Some catch. The man might be a full-time private investigator, but he suffered from the strongest sense of restlessness she’d ever seen. He globe-hopped from case to case and loved it, which Delia, to whom roots and home meant everything, couldn’t imagine. Zoe said he was gorgeous enough for a woman to forget such inconveniences, but gorgeous didn’t count for much in Delia’s book. “He’s not my-”

“Men are so much handsomer now than in my day,” Sadie announced, adjusting her ski cap.

From overhead came the drone of the stewardess’s voice, reminding them this was a full plane. Everyone was asked to please take their seats.

With an obedience that made Delia narrow her eyes-she had a feeling he never followed the rules unless they suited him-Cade slipped into the still-empty aisle seat, and smiled with innocent charm at Sadie.

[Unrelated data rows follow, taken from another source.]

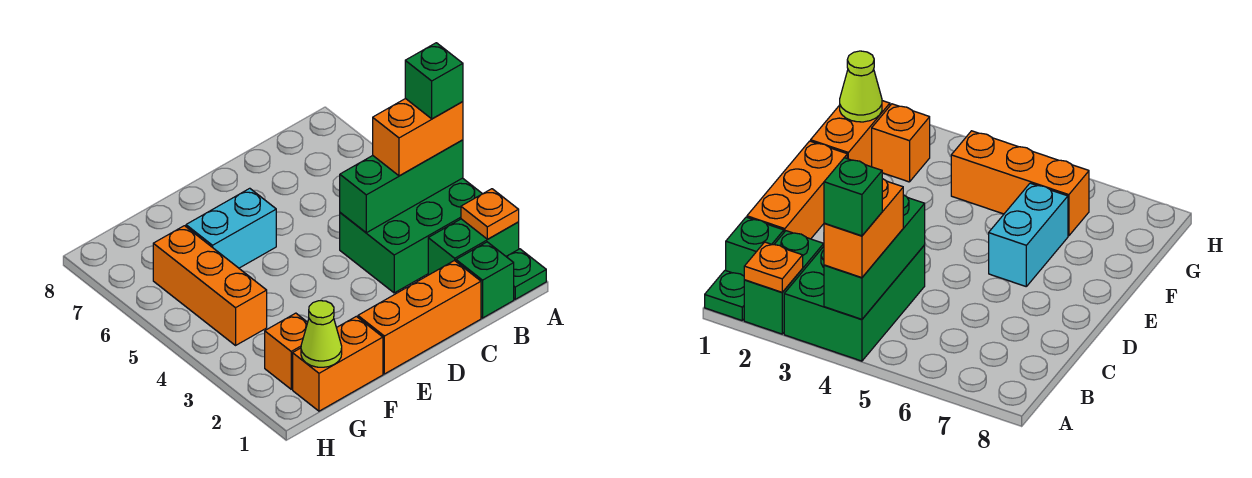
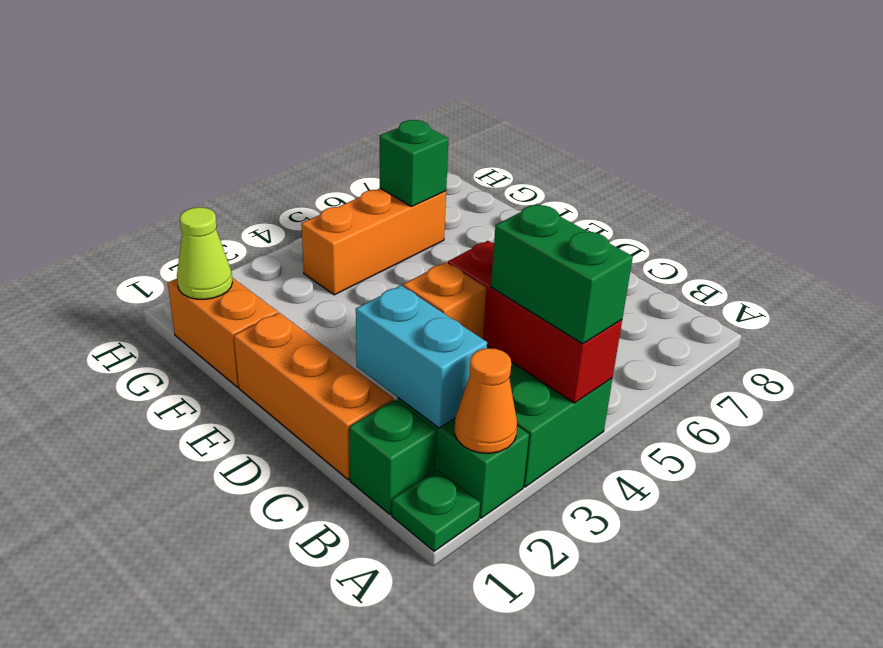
orange 1x1 plate [461,189,519,239] -> orange 1x1 cone [455,348,517,453]
green 1x3 brick [340,140,463,233] -> red 1x3 brick [448,241,622,403]
orange 1x2 brick [373,98,463,176] -> green 1x2 brick [491,204,633,344]
green 1x1 brick [405,43,463,119] -> green 1x1 brick moved to [380,120,448,207]
cyan 1x2 brick [186,188,276,268] -> cyan 1x2 brick moved to [356,285,487,428]
orange 1x1 brick [265,313,308,389] -> orange 1x1 brick moved to [403,262,486,339]

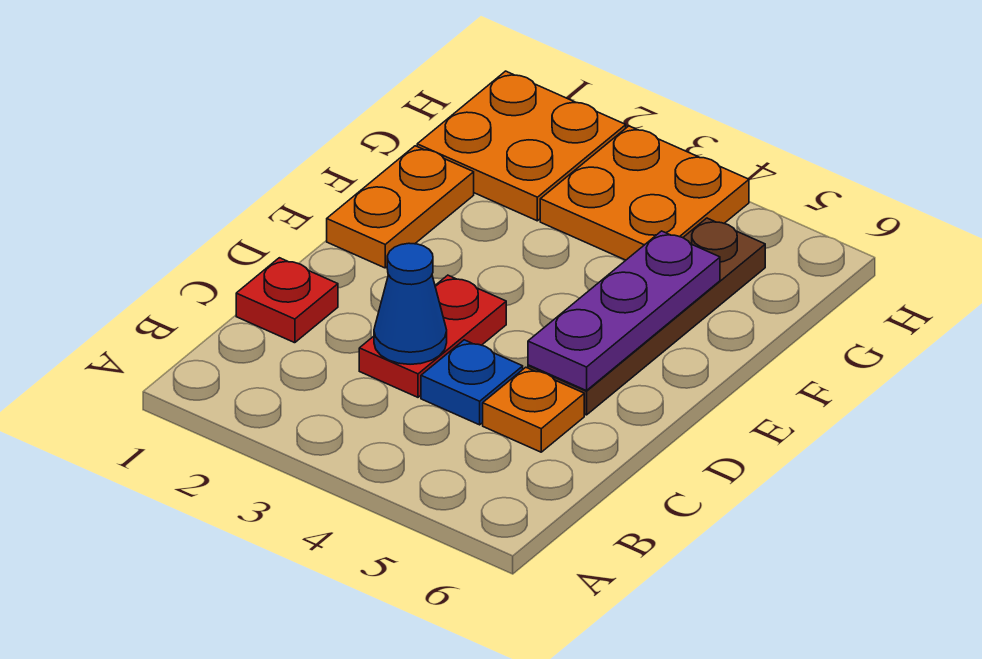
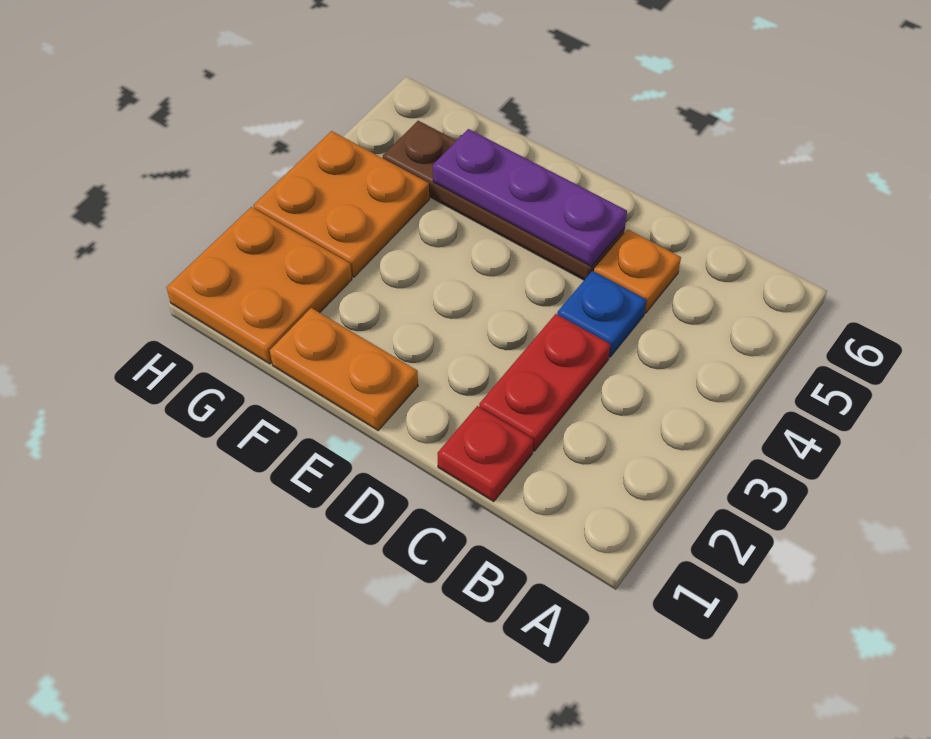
red 1x2 plate [359,275,506,397] -> red 1x2 plate turned to [479,314,610,451]
blue 1x1 cone [374,243,447,364] -> none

“Hello,” she said, smiling back. “I’m going to visit my grandkids in Los Angeles. It’s a terrible town, but what is one to do?”

“Families. Can’t do much with them, can you?” he asked gently, and she beamed.

“I’ve told my kids to move, but do they listen to me? No.”

“That’s a shame.” Cade shook his head. “You look like a sensible woman to me-they should listen. Now that woman next to you, she’s not so sensible.”

“But you’re going to marry her, anyway, and take care of her.” Sadie sighed dramatically. “That’s so romantic.”

Delia gritted her teeth at the two of them so casually discussing her, then leaned forward to glare at Cade. “He’s not my-”

“When’s the wedding?”

“Soon as we can manage.” Cade lowered his voice to a conspiratorial whisper. “We’re in a hurry, our love just can’t be contained. We can’t wait to-”

“What are you doing here?” Delia asked through a tightly clenched jaw. “And how fast can you go back to where you came from?”

Cade shot her a mock frown. “What kind of way is that to greet your fiancé?”

Delia gave up with a groan and closed her eyes.

She heard whispering, then felt shifting, and when she opened her eyes again, Cade was in the seat right next to her, his arm and thigh brushing hers. She could feel the heat of him through their clothes, and the strength he carefully held in check.

And when her gaze lifted to meet his, all traces of amusement had been replaced by a passion she found harder to deal with than his teasing. “Cade-”

“Your light was on all night and you left at the crack of dawn,” he said quietly. “You didn’t sleep, you didn’t eat. You can’t travel like this.”

“I can get by on very little sleep, and believe me, my figure could do without a meal now and then. And coming from the consummate traveler, this conversation is very strange.”

“Everyone needs sleep, your body is amazing just the way it is and needs its fuel, and as a consummate traveler, I know what you’re doing. You’re nervous, you’re uptight and you need a friend.”

“Is that what you are? A friend?”

“I already told you that.”

“People tell me a lot of things.”

“That they don’t mean?” He shook his head, never taking his gaze off hers. “Not me.”

Of course she didn’t believe him; it would be ridiculous to do so. But she was breathless, and she told herself it was the pressure, since the plane had started its taxi down the runway.

It had absolutely nothing to do with his thinking her body was amazing. “You should have gone home, Cade.”

“Home?” The word rolled off his tongue as if it was foreign to him.

Which just proved her point. He could never really understand her and all that she held dear. “Home. Your office in Boise. Unless you have another home, which of course, since you never say a word about yourself or your private life, I wouldn’t know.”

“And that disturbs you.”

“I’m curious about you,” she admitted. “I don’t even know if you’re married.”

“I’m not,” he said with sudden grimness. “And I don’t talk about me. Ever.”

So much for their friendship. “Fine. Then go. Go far away.”

“Just go? Where? Anywhere, as long as it’s far from you?”


He sighed. “You’re a tough nut, Delia, I’ll give you that. But I’m tougher.”

“What does that mean?” But she knew, and let out a groan. “You’re sticking.”